TORBERT, C.J., and MADDOX, ALMON and BEATTY, JJ., concur.

NOTES

[1] The trial court's judgment, in pertinent part, reads as follows:

"This cause coming on to be heard is submitted to the court on ... [defendant] Georgia Casualty & Surety Company's ... motion for summary judgment and plaintiffs' motion for partial summary judgment, on all items submitted by the defendant and plaintiffs in support of said motions, including the pleadings, the deposition of the plaintiffs, the briefs filed on behalf of plaintiffs and defendant, including the letter briefs of both, the interrogatory answers which plaintiffs requested be considered in this cause and which were allowed by the court, a certified copy of the policy of insurance issued by defendant covering plaintiffs and upon the arguments of the respective counsel for the parties presented ore tenus upon the hearing of said motion held on the 8th day of July, 1985, and upon due consideration of all items so submitted, the Court finds as follows:

"[The court here set out certain facts and discussed why it concluded that the Whites were not entitled to stack coverage.]

"The court further finds, there is no genuine issue in this action as to any material fact and the defendant is entitled to summary judgment as a matter of law.
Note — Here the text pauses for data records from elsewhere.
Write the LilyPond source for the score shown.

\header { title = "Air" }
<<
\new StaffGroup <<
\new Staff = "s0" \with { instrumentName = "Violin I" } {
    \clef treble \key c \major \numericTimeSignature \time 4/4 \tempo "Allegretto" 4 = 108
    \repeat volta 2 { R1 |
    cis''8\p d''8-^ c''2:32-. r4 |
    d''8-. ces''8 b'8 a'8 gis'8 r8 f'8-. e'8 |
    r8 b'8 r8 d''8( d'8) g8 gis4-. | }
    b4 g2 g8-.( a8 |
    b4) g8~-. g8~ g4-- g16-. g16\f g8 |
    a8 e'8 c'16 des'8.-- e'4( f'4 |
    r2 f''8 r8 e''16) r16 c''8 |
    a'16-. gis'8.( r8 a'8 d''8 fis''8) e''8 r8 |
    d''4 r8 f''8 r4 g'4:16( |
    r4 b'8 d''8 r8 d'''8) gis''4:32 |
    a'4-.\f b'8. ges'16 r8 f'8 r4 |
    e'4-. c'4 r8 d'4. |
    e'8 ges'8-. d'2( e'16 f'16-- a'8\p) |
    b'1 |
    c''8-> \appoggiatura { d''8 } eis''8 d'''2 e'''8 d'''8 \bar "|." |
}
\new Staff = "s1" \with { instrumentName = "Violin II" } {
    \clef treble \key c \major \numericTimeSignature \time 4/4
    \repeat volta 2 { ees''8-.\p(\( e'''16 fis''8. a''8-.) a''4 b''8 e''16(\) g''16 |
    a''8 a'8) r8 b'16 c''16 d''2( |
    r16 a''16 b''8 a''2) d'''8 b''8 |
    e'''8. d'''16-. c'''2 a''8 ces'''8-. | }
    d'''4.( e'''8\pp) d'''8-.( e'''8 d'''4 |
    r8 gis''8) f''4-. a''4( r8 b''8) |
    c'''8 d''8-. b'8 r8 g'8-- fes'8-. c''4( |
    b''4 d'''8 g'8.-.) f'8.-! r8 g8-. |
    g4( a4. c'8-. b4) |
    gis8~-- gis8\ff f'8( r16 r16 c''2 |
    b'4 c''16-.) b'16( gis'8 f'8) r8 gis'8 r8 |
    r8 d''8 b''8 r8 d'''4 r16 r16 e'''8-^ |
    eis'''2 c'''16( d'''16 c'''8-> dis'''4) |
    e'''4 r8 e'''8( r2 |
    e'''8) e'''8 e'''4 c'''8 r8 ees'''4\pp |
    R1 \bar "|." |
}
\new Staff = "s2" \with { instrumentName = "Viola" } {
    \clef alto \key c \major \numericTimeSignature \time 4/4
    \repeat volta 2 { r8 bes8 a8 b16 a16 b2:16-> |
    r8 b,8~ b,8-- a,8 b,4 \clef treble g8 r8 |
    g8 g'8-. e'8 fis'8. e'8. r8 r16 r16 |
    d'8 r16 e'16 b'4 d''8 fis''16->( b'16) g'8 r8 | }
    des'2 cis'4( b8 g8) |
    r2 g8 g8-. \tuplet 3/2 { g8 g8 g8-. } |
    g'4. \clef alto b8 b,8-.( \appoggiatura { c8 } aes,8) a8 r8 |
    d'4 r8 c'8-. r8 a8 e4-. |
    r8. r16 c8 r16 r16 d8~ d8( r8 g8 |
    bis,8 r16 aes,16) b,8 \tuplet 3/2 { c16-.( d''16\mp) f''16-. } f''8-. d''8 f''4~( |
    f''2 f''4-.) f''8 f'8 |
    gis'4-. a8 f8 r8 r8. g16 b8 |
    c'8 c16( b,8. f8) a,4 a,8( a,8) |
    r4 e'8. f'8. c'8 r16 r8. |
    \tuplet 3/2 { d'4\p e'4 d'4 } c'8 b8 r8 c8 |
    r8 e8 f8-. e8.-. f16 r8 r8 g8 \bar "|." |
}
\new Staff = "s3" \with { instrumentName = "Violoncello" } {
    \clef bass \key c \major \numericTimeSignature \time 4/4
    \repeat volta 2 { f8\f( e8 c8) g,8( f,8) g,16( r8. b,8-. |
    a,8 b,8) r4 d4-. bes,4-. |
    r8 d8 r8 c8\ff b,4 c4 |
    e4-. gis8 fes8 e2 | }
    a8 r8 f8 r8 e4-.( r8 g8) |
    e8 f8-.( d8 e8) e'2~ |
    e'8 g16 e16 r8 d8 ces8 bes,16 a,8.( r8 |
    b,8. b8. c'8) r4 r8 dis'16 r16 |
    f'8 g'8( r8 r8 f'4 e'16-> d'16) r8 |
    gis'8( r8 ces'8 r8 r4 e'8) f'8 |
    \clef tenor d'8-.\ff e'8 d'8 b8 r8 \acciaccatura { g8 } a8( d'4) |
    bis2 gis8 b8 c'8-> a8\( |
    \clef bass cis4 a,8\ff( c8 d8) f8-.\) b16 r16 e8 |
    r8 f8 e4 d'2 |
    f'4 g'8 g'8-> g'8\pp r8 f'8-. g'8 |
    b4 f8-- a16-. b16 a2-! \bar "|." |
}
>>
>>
It is, therefore,

"ORDERED AND ADJUDGED by the court that summary judgment be and the same is hereby granted in favor of defendant, Georgia Casualty & Surety Company, and that the complaint in this cause to the extent that it alleges claims against defendant, Georgia Casualty & Surety Company, be and the same is hereby dismissed with prejudice. For the reasons stated above, it is further Ordered and Adjudged that the plaintiffs' motion for partial summary judgment is denied.

"This cause involves claims on behalf of plaintiffs against multiple defendants other than Georgia Casualty & Surety Company. It is the express determination of this court pursuant to Rule 54(b), Alabama Rules of Civil Procedure, that there is no just reason for delay in the entry of final judgment with respect to the claims made against defendant, Georgia Casualty & Surety Company. Accordingly, it is further ORDERED that the said summary judgment entered in favor of defendant, Georgia Casualty & Surety Company, be and the same hereby is deemed the entry of final judgment in favor of said defendant pursuant to said Rule 54(b)." (Emphasis added.)